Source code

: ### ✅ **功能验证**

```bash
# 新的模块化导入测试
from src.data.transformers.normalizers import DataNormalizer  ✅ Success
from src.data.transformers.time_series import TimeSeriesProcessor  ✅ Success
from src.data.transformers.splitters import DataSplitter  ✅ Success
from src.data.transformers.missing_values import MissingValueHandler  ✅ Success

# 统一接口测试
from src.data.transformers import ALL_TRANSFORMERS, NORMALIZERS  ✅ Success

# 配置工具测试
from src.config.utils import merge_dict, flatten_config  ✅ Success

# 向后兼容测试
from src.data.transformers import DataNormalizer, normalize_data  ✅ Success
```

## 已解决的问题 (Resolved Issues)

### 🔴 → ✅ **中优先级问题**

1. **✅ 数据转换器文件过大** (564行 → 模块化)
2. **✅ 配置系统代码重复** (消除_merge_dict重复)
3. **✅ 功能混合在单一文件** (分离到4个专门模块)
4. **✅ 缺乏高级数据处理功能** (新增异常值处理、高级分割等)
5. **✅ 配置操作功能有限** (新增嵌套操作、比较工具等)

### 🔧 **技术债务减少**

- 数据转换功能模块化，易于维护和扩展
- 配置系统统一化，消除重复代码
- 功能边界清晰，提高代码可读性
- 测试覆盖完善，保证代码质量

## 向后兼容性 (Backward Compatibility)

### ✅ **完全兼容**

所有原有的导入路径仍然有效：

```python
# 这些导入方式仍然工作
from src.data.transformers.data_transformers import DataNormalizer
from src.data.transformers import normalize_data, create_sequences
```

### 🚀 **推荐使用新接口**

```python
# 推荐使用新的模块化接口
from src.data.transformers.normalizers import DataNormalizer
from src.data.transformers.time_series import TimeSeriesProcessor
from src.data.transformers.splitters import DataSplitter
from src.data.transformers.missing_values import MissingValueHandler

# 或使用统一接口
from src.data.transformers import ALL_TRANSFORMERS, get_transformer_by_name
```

**********

-- WHAT THIS TASK INVOLVES --
Scan the entries and show every line in which the word "MissingValueHandler" is found.

-- SOLUTION TO THIS TASK --
from src.data.transformers.missing_values import MissingValueHandler  ✅ Success
from src.data.transformers.missing_values import MissingValueHandler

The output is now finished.